■ EXERCISE INSTRUCTIONS
Reproduce word for word everything in the material below from the line containing "応援を受けた模擬店出店団" down to the line containing "当制度の申し込みについて", including both of those lines.

■ RECORDS FOR THIS TASK
==============================

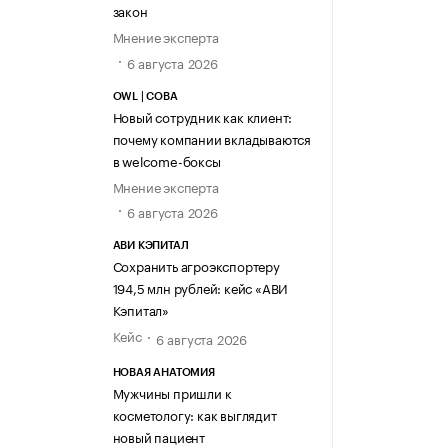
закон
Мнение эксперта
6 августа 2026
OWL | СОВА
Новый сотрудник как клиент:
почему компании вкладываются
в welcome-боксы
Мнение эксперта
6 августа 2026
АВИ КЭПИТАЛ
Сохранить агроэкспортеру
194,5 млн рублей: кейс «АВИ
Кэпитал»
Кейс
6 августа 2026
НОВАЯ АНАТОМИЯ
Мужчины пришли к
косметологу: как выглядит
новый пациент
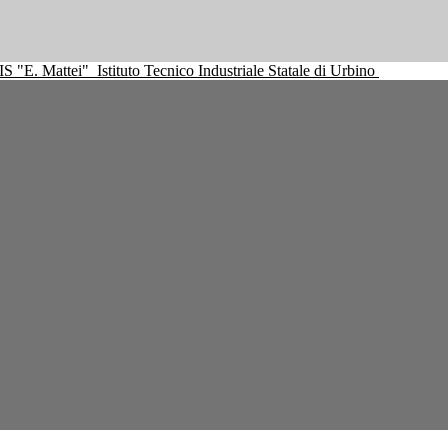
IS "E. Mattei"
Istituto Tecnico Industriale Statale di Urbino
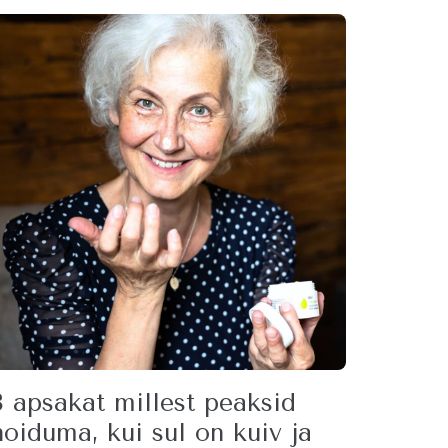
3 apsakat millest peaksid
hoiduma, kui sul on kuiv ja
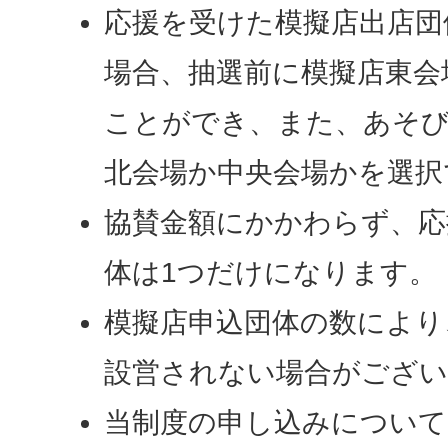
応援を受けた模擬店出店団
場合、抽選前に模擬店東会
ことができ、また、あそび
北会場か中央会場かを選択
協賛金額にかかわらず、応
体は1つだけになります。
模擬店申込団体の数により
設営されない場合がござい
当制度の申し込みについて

==============================

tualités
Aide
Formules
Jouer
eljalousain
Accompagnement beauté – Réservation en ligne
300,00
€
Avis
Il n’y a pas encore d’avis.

==============================

■ SOLVED PROBLEM
応援を受けた模擬店出店団
場合、抽選前に模擬店東会
ことができ、また、あそび
北会場か中央会場かを選択
協賛金額にかかわらず、応
体は1つだけになります。
模擬店申込団体の数により
設営されない場合がござい
当制度の申し込みについて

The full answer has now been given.